Intrinsic camera parameters
^^^^^^^^^^^^^^^^
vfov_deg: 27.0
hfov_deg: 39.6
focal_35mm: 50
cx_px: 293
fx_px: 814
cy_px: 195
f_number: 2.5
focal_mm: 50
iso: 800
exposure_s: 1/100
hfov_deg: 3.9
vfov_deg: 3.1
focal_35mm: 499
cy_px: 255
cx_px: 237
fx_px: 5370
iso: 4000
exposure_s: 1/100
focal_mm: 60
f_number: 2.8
^^^^^^^^^^^^^^^^
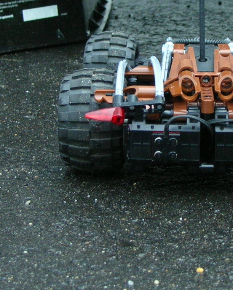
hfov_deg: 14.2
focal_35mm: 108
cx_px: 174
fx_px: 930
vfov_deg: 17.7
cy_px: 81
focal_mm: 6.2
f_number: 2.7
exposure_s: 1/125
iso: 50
^^^^^^^^^^^^^^^^
> [Request] Copy out each line of the data above, exactly, if it lies between the line holding "focal_35mm: 499" and the line holding "f_number: 2.8", inclusive; copy no other line.

> [Response area]
focal_35mm: 499
cy_px: 255
cx_px: 237
fx_px: 5370
iso: 4000
exposure_s: 1/100
focal_mm: 60
f_number: 2.8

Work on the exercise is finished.